Treffen – Ein angeblicher Mordfall im Flüchtlingsheim in Treffen sorgte vergangenes Jahr für Aufsehen. Die Geschichte war frei erfunden. Für die ehrenamtliche Deutschlehrerin Brigitte Hopfgartner hatte dies ein Nachspiel - sie musste sich heute vor Gericht verantworten. Nicht etwa, weil sie das Gerücht in die Welt gesetzt hatte, sondern weil sie den FPÖ-Vizebürgermeister Treffens, Bernhard Gassler, in einem Leserbrief als Lügner bezeichnete.

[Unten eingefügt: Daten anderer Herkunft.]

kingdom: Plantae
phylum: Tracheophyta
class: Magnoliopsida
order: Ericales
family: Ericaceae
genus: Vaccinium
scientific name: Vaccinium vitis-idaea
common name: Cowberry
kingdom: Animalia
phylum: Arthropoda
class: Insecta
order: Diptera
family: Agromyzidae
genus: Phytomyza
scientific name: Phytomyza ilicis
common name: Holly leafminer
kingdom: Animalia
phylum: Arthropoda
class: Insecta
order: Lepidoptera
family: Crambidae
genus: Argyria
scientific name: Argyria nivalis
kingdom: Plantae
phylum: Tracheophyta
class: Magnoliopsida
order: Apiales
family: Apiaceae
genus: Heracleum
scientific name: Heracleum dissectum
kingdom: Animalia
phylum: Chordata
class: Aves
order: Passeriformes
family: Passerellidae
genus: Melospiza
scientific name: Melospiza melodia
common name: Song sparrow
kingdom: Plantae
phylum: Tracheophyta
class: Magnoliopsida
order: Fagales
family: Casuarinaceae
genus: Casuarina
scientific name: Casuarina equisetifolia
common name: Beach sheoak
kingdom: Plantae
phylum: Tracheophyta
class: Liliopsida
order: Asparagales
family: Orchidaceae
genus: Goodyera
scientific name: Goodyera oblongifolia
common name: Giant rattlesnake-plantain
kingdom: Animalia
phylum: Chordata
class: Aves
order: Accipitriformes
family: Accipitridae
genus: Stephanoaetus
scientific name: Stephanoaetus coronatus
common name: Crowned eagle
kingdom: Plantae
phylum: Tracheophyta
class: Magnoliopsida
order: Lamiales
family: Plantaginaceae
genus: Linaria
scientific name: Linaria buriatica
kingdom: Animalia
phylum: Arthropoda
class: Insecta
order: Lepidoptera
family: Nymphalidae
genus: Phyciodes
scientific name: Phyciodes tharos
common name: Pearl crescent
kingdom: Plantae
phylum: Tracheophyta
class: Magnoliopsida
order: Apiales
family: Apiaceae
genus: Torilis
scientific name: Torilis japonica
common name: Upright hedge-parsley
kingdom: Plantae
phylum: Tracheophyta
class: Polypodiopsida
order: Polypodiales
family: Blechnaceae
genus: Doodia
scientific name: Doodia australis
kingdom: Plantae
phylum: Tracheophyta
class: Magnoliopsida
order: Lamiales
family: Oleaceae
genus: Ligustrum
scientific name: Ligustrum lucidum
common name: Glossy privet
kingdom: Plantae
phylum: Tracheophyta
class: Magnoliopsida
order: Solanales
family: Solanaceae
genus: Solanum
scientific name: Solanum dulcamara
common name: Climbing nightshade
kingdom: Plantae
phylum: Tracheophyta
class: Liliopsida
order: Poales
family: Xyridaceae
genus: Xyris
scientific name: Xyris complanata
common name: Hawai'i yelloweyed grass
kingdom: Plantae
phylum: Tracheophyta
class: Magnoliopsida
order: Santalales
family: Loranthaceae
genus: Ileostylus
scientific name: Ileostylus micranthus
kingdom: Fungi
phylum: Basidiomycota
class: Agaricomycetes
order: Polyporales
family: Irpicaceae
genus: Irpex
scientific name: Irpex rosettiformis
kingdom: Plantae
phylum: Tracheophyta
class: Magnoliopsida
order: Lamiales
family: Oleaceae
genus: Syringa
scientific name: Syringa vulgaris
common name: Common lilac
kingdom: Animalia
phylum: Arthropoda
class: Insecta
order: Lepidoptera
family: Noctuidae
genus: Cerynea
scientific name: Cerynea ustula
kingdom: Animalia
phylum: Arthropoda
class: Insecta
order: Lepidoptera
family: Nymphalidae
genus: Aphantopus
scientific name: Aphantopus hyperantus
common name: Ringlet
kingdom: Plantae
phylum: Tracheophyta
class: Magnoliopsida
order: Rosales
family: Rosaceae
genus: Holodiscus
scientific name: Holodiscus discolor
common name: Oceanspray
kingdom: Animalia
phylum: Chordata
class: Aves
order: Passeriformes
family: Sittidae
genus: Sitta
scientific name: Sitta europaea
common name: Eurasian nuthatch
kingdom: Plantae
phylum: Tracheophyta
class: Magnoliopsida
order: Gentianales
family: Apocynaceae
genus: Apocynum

Gassler, der nach eigener Aussage von einem Bürger über den angeblichen Mord informiert wurde, ging mit der Geschichte zum Gemeinderat und zum FPÖ-Landesrat Christian Ragger. Ragger ging damit an die Öffentlichkeit – zur Polizei ging niemand. Von einem mysteriösen Todesfall und Vertuschung war die Rede. Einen Todesfall gab es nachweislich jedoch nicht.

Der ehrenamtlichen Deutschlehrerin Brigitte Hopfgartner stieß dies so sauer auf, dass sie den Vizebürgermeister in einem Leserbrief scharf kritsierte und einen Lügner nannte. Die Anzeige auf üble Nachrede folgte prompt. Hopfgartner ist die einzige, die sich in diesem Fall vor dem Gericht verantworten muss. „Ich glaube nicht, dass ich die Welt retten kann. Aber wenn mehrere den Mund aufmachen und mehrere Stellung beziehen, dann wird sich vielleicht in manchen Hirnen ein Schalter umlegen. Vielleicht. Das ist meine Hoffnung“, äußertete sich Hopfgartner in einem Interview gegenüber dem ORF.

Prozess fand heute statt

Heute, Dienstag fand der Prozess in diesem Fall statt. Nachdem die pensionierte Lehrerin im Gerichtssaal im Landesgericht Klagenfurt den Vorwurf der „infamen Lüge“ gegen über dem Politiker zurücknahm, wurde die Anzeige der FPÖ zurückgezogen und der Prozess endete ohne Urteil.

Wie der ORF heute Nachmittag berichtet, werde sich die Frau aber nicht bei dem als Lügner beschuldigten Bürgermeister entschuldigen, da sie wie sie selbst sagt, für die Beleidigung weit über ihren Schatten springen musste.